Indonesia cancels Haj pilgrimage, Thais start visiting temples hinh anh 1Taking sample for COVID-19 test - Illustrative image (Source: xinhua/VNA)

Hanoi (VNA) – Indonesia’s Minister of Religious Affairs Fachrul Razi announced on June 2 that the country decided to cancel the 2020 Haj pilgrimage as local Muslims are worried about the spread of the COVID-19 pandemic.

Razi said that this decision was made due to concerns over the novel coronavirus and ongoing travel restrictions.

Each year hundreds of thousands of Indonesians go on the Haj to Saudi Arabia, where Islam's two holiest sites - Mecca and Medina - are located. For many Indonesians, the religious pilgrimage is a once-in-a lifetime event, with the average wait time 20 years due to a quota system.

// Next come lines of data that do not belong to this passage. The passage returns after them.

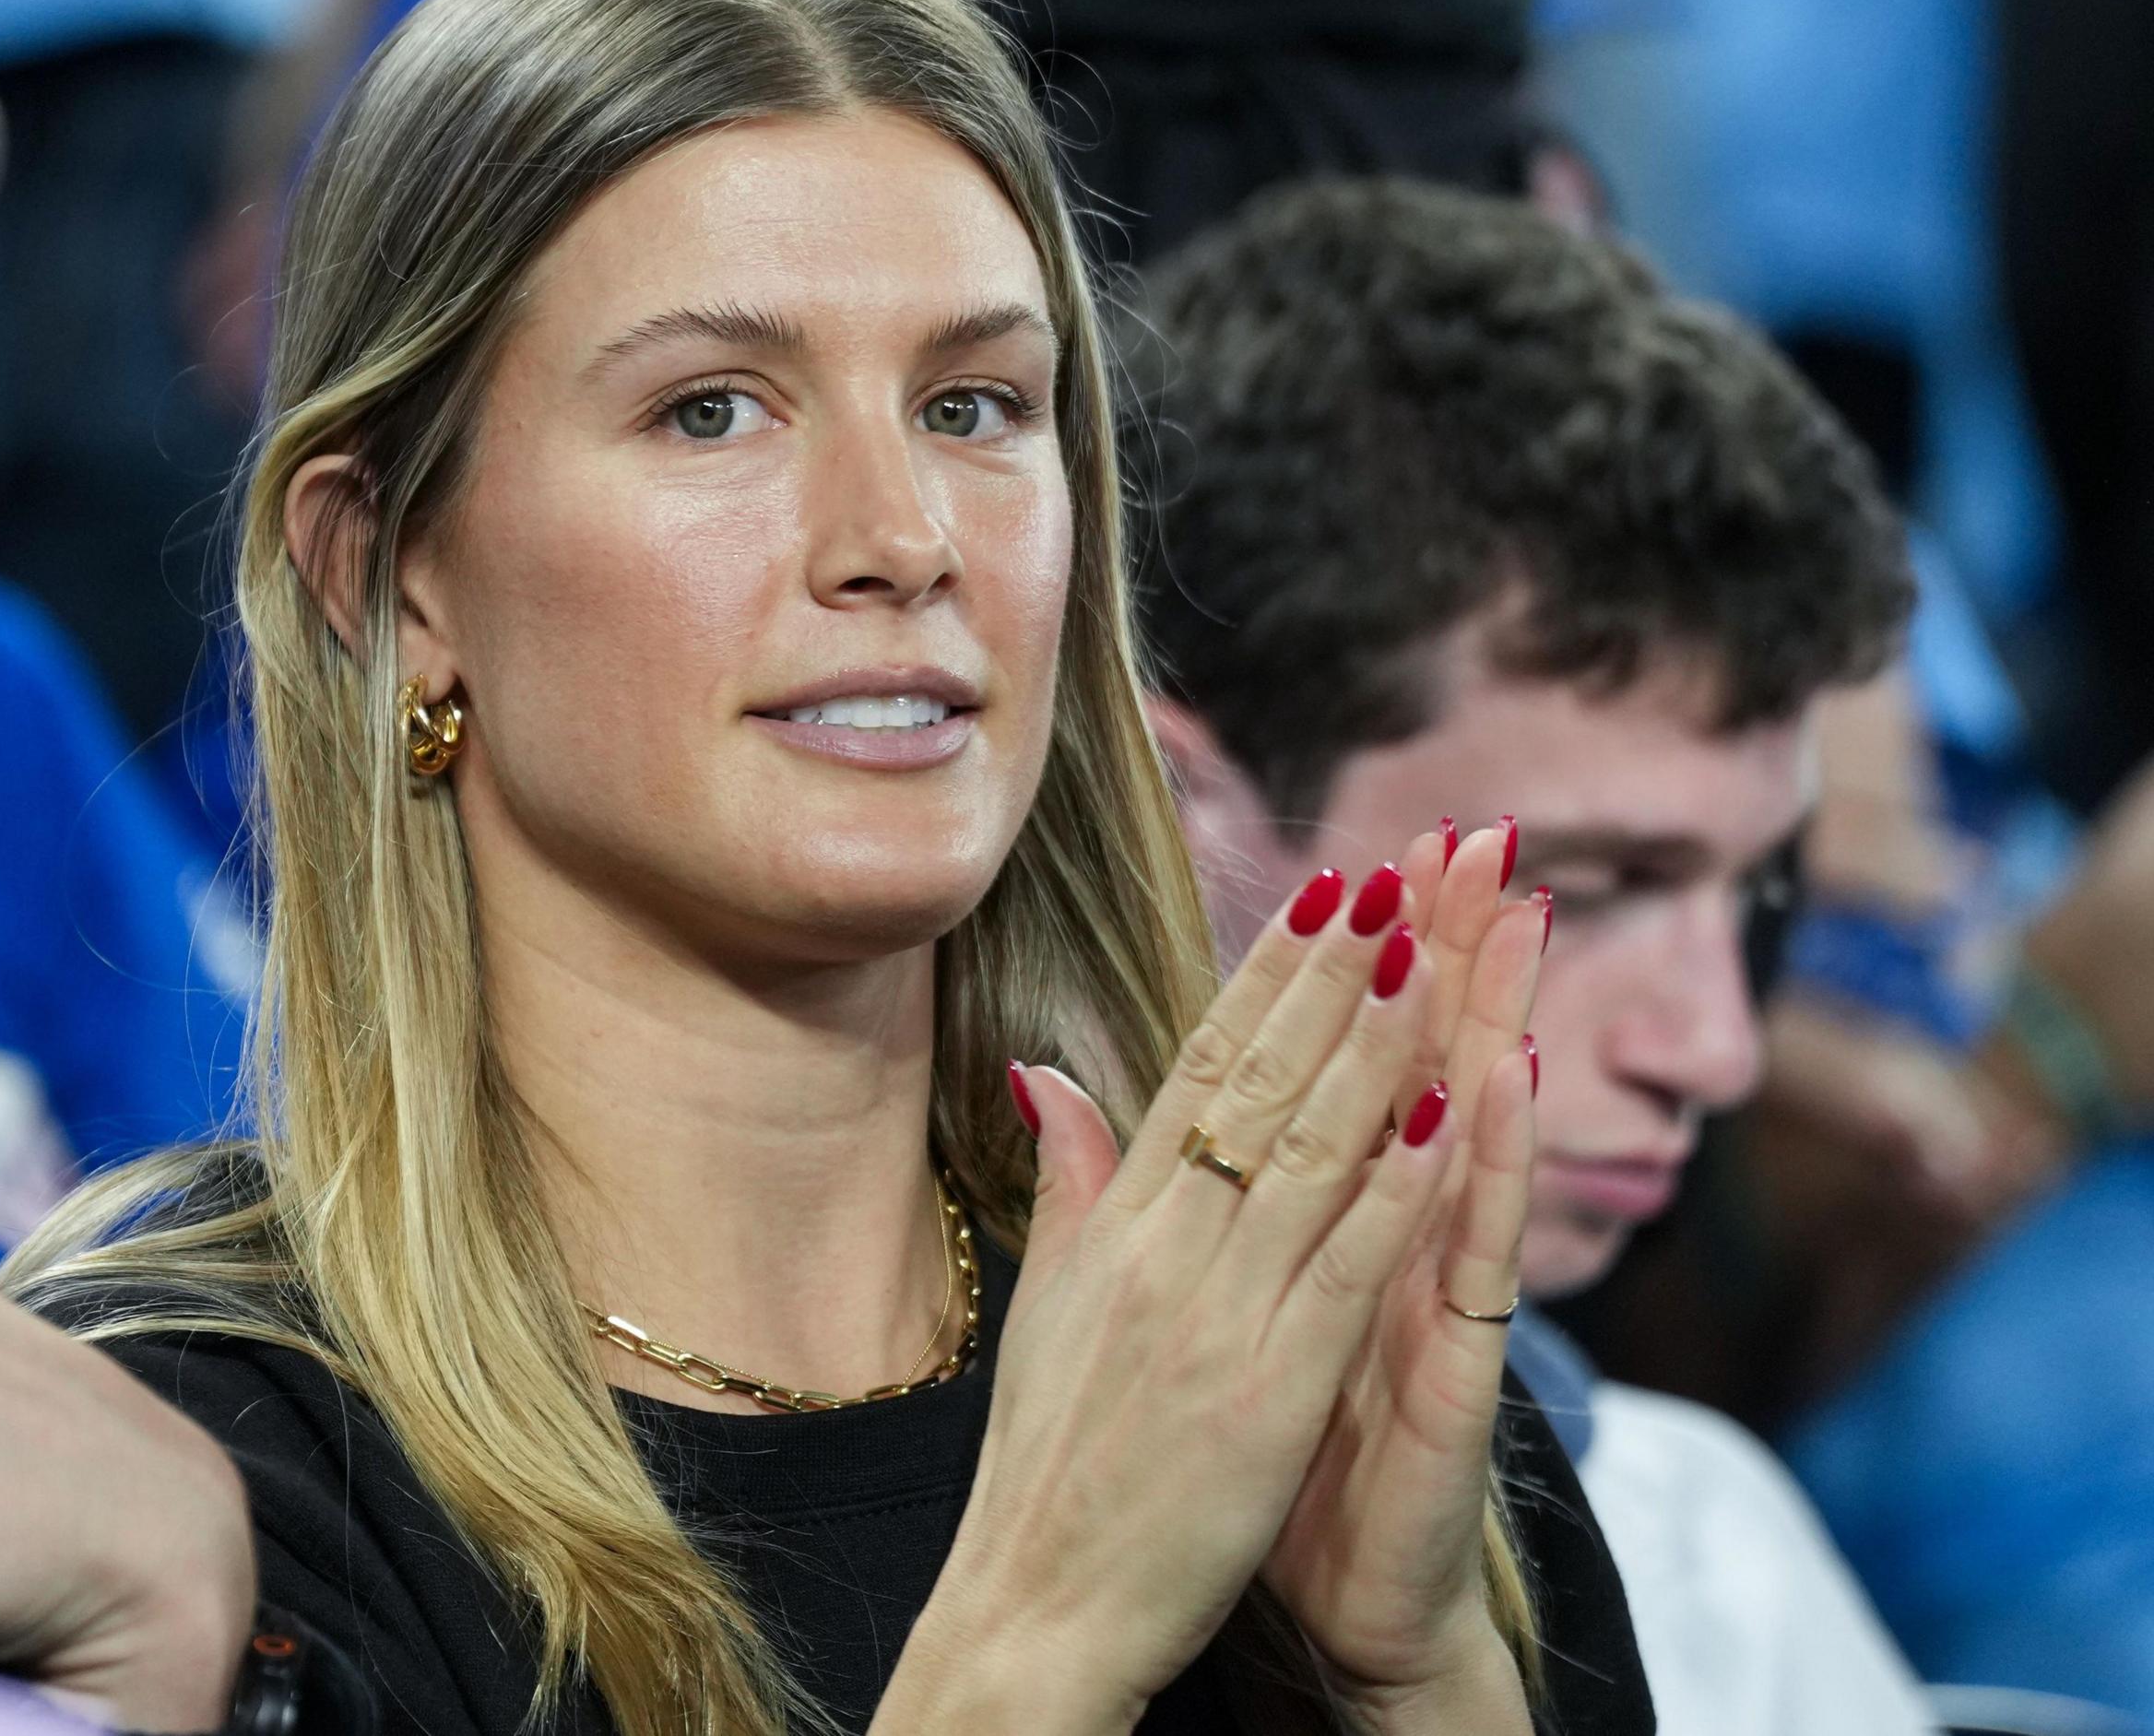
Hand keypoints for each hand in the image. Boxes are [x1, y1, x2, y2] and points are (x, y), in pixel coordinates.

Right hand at [879, 826, 1513, 1732]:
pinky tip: (1446, 1112)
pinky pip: (1345, 1263)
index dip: (1266, 974)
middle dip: (1331, 973)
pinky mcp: (1269, 1387)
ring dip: (1376, 1043)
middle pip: (1257, 1084)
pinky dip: (1397, 1184)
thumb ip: (1065, 1185)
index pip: (1198, 1070)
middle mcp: (1161, 1251)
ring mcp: (1215, 1315)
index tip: (1323, 890)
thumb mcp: (1045, 1310)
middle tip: (1393, 873)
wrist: (1034, 1606)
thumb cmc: (1048, 1470)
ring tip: (1431, 945)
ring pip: (1309, 1151)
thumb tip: (1046, 1074)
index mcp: (1113, 1230)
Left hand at [1262, 823, 1544, 1704]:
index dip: (1364, 960)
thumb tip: (1159, 1101)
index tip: (1374, 845)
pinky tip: (1507, 1086)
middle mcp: (1399, 1239)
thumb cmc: (1285, 1452)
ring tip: (1512, 915)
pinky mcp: (1461, 1369)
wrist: (1337, 1601)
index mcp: (1330, 1217)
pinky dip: (1491, 1170)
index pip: (1351, 1061)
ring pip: (1473, 1138)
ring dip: (1493, 1022)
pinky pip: (1477, 1259)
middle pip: (1429, 1068)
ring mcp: (1441, 1298)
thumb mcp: (1227, 1309)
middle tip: (1478, 832)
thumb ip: (1199, 1199)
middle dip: (1450, 951)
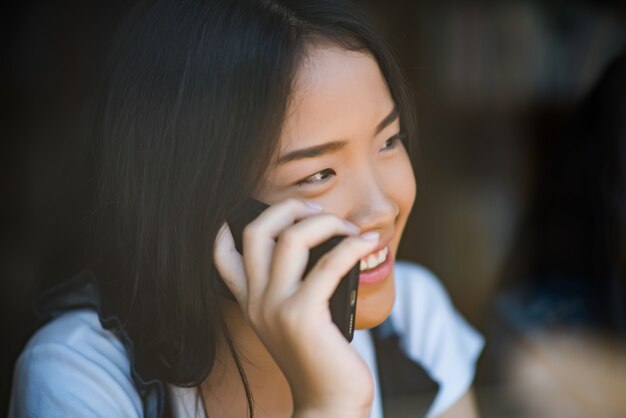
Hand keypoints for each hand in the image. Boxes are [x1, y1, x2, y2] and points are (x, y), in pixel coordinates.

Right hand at [213, 198, 378, 416]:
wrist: (329, 403)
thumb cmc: (320, 357)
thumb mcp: (295, 321)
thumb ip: (294, 287)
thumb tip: (324, 243)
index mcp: (250, 302)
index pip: (223, 255)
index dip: (230, 225)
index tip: (259, 208)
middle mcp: (255, 302)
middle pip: (257, 231)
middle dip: (289, 208)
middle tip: (319, 210)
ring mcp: (275, 308)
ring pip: (292, 238)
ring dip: (326, 222)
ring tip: (349, 229)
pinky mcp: (302, 315)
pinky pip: (328, 263)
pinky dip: (352, 246)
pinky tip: (368, 244)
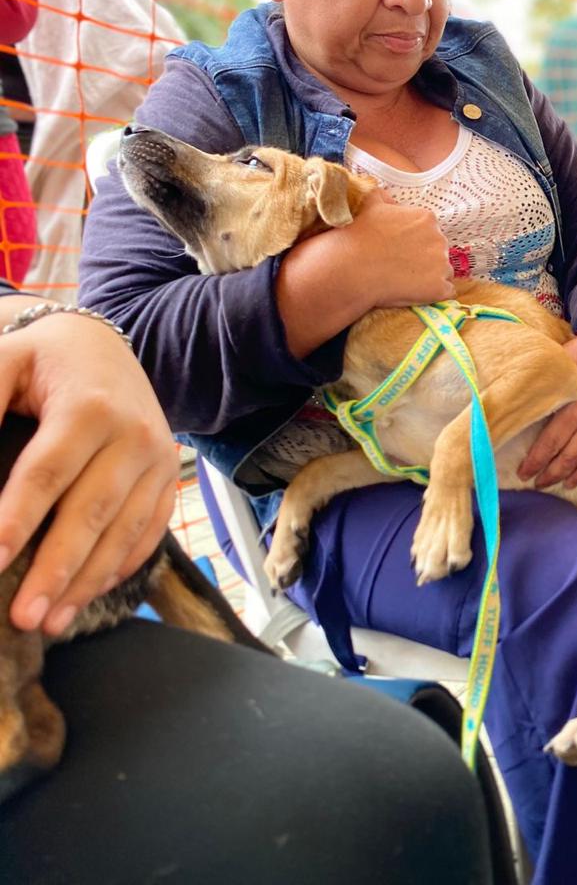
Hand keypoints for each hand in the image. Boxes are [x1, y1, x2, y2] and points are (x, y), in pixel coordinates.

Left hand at [0, 308, 178, 635]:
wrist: (103, 346)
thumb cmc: (41, 361)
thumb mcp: (2, 363)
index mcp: (89, 407)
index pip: (49, 473)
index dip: (17, 519)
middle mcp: (135, 435)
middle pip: (92, 511)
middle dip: (57, 568)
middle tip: (25, 616)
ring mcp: (160, 459)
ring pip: (125, 530)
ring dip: (88, 581)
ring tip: (52, 622)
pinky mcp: (169, 477)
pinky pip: (151, 530)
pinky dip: (123, 566)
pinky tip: (92, 593)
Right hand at [349, 192, 455, 308]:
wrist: (351, 268)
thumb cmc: (359, 236)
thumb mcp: (370, 203)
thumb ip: (384, 196)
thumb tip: (390, 200)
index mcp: (426, 218)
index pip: (430, 231)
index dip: (415, 242)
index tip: (399, 249)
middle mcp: (439, 239)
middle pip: (438, 250)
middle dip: (424, 257)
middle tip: (401, 265)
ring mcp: (441, 265)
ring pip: (443, 271)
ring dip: (430, 275)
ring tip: (406, 280)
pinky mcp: (439, 288)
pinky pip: (445, 291)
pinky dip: (434, 293)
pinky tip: (415, 292)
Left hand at [519, 317, 576, 488]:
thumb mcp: (557, 371)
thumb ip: (543, 395)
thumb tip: (516, 411)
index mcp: (573, 411)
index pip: (549, 446)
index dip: (535, 463)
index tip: (525, 474)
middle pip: (569, 458)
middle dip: (552, 475)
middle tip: (540, 484)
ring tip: (566, 484)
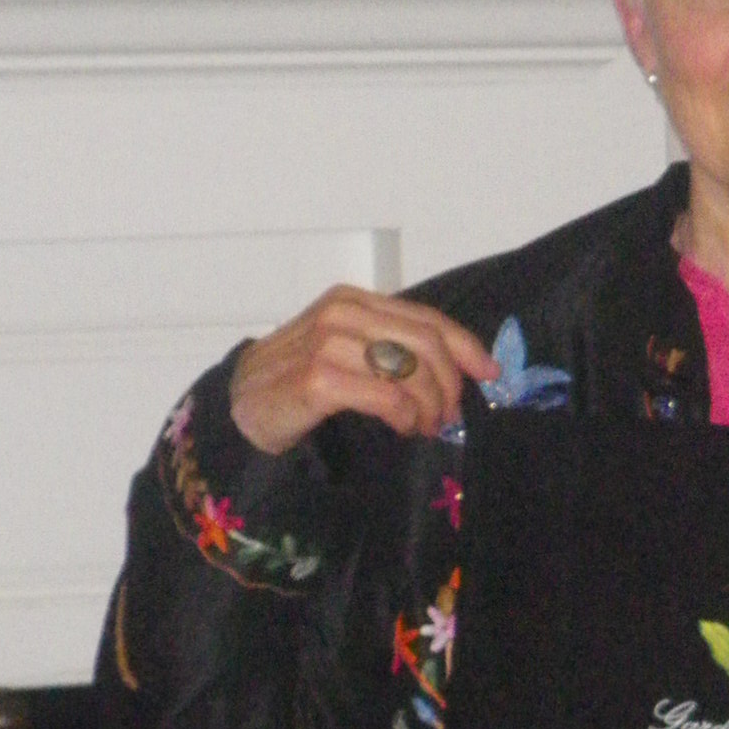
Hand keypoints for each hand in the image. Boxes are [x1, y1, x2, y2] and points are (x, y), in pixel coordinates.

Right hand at [230, 289, 496, 453]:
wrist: (239, 406)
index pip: (426, 318)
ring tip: (425, 426)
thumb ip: (386, 347)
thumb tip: (449, 368)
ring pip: (411, 371)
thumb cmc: (293, 380)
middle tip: (448, 416)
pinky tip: (403, 428)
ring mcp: (328, 343)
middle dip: (450, 383)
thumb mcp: (342, 348)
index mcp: (353, 300)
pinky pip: (387, 396)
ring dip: (430, 405)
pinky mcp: (318, 379)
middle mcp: (342, 313)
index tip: (489, 372)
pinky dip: (405, 416)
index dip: (465, 345)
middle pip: (426, 343)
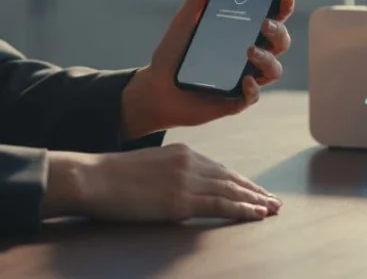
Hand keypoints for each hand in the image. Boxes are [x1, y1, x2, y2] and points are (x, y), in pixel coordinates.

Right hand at [41, 144, 280, 221]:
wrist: (93, 178)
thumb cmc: (112, 176)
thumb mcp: (148, 166)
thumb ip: (169, 173)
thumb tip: (178, 189)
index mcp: (183, 152)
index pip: (220, 168)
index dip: (240, 181)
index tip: (255, 190)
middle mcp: (190, 163)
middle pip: (231, 178)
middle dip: (254, 190)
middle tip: (273, 201)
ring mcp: (186, 182)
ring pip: (232, 191)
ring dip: (255, 201)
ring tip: (272, 209)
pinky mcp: (180, 201)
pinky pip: (221, 205)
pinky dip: (243, 210)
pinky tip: (257, 214)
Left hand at [121, 0, 295, 138]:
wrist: (156, 87)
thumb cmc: (174, 50)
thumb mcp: (186, 17)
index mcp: (241, 32)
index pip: (271, 17)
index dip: (282, 7)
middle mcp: (248, 54)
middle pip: (280, 42)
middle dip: (279, 31)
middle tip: (264, 24)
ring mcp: (246, 77)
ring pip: (274, 69)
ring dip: (267, 59)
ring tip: (248, 51)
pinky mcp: (237, 99)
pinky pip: (254, 95)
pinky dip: (252, 88)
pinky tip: (243, 80)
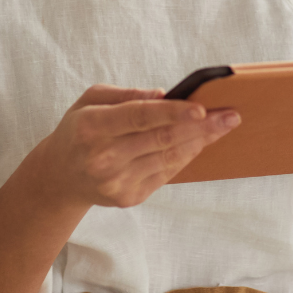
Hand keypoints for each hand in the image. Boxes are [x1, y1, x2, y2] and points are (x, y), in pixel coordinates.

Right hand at [32, 85, 239, 208]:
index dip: (172, 113)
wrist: (61, 176)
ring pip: (168, 157)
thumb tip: (163, 95)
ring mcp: (116, 181)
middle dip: (201, 127)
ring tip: (223, 125)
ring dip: (200, 141)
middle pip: (161, 139)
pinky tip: (201, 142)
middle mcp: (103, 158)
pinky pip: (166, 173)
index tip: (202, 108)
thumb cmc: (80, 129)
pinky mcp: (128, 197)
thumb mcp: (90, 100)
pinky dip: (186, 156)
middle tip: (231, 115)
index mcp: (92, 127)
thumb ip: (125, 94)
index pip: (139, 118)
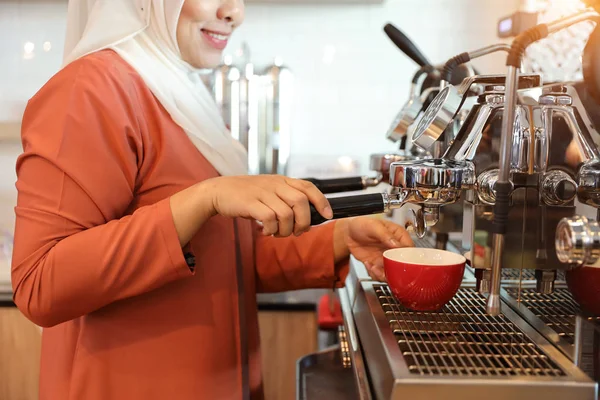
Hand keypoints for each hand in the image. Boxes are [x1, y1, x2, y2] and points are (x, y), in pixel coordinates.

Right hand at [205, 175, 332, 236]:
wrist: (219, 191)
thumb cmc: (247, 195)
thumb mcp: (270, 191)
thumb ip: (287, 201)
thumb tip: (306, 222)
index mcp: (282, 180)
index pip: (308, 186)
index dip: (321, 201)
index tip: (327, 215)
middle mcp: (275, 184)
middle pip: (301, 203)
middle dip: (303, 222)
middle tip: (296, 232)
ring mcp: (262, 192)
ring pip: (286, 214)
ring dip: (285, 229)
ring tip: (277, 233)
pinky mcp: (251, 203)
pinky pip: (270, 219)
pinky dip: (271, 230)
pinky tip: (266, 231)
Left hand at [343, 217, 413, 280]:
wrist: (348, 233)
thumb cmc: (362, 225)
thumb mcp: (374, 226)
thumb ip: (385, 234)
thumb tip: (396, 243)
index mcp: (398, 236)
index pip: (409, 249)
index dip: (406, 257)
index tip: (399, 260)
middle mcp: (394, 249)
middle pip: (402, 264)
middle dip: (394, 269)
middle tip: (384, 267)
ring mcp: (386, 258)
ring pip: (392, 272)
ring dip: (383, 273)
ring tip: (374, 267)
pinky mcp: (378, 265)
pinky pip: (380, 275)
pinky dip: (374, 274)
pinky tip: (368, 264)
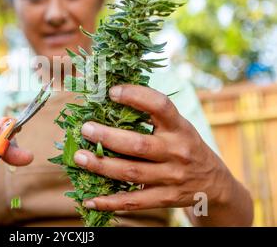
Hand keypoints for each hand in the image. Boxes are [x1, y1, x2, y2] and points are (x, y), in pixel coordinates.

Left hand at [73, 84, 238, 215]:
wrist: (214, 184)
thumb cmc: (185, 146)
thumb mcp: (179, 127)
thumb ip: (153, 116)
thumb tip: (111, 98)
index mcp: (180, 128)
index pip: (161, 106)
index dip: (136, 96)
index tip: (112, 92)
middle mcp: (177, 151)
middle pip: (138, 145)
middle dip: (108, 137)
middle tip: (85, 129)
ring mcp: (172, 177)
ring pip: (132, 172)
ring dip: (102, 166)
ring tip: (79, 158)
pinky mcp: (165, 199)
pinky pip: (134, 202)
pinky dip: (109, 202)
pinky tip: (89, 200)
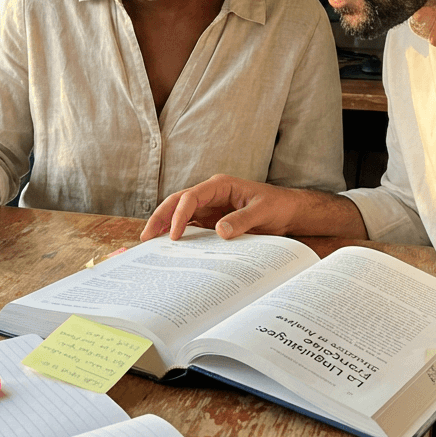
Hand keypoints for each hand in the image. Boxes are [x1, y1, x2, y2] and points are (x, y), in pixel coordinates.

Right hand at [140, 174, 305, 241]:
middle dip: (160, 218)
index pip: (191, 197)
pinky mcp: (212, 222)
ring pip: (180, 215)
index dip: (179, 214)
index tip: (173, 236)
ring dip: (165, 227)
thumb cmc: (278, 205)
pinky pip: (192, 228)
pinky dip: (180, 237)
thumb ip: (242, 220)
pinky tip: (171, 251)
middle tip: (146, 237)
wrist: (289, 212)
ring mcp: (210, 209)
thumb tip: (220, 231)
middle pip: (178, 202)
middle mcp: (211, 195)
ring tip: (149, 245)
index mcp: (220, 185)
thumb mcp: (263, 211)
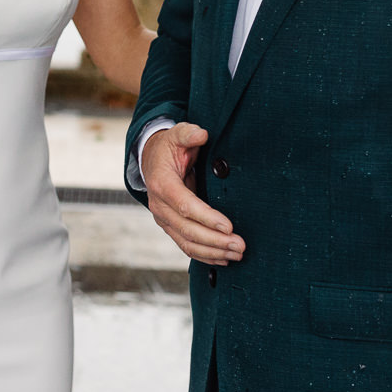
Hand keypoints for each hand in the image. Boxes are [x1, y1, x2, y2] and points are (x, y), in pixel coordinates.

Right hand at [141, 122, 244, 264]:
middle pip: (187, 229)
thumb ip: (188, 134)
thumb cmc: (168, 148)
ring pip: (187, 242)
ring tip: (238, 254)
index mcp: (161, 183)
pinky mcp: (170, 226)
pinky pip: (186, 246)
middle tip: (240, 245)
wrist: (150, 160)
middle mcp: (159, 205)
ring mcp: (163, 219)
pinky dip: (205, 255)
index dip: (206, 218)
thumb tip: (201, 134)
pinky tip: (224, 258)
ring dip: (213, 251)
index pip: (184, 205)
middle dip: (215, 240)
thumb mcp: (176, 134)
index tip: (229, 226)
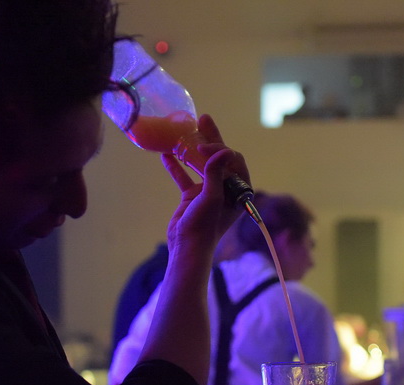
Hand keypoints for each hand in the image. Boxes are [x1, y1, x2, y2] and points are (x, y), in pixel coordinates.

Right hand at [160, 114, 250, 255]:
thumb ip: (215, 173)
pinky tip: (166, 155)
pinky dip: (177, 166)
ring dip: (192, 150)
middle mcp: (226, 189)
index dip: (222, 149)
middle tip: (202, 119)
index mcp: (238, 191)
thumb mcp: (212, 197)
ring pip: (201, 164)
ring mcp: (208, 192)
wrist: (187, 247)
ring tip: (183, 132)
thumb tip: (224, 150)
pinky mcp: (192, 197)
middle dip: (210, 139)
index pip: (234, 161)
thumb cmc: (204, 226)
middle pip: (219, 158)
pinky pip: (185, 177)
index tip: (206, 147)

Saudi Arabian authorities have already said the Haj and Umrah pilgrimages, which attract millions of travellers from around the world, will remain suspended until further notice.

The quota for Indonesian pilgrims this year was 221,000, with more than 90 percent already registered to go, according to the religious affairs ministry website.

Saudi Arabia had recorded 87,142 confirmed COVID-19 cases with 525 deaths as of June 2.

Meanwhile, Thai people start visiting temples again as the mostly Buddhist country is easing coronavirus lockdown. They are required to take precautions such as wearing masks and getting temperature checks before entering the grounds.

Thailand has so far recorded over 3,000 infections and 58 deaths, but reported no local transmission in the past week, helping accelerate moves to ease restrictions.

Thai authorities had not directly ordered the closure of the country's roughly 40,000 temples due to the pandemic, but many chose to shut or bring in tight restrictions./.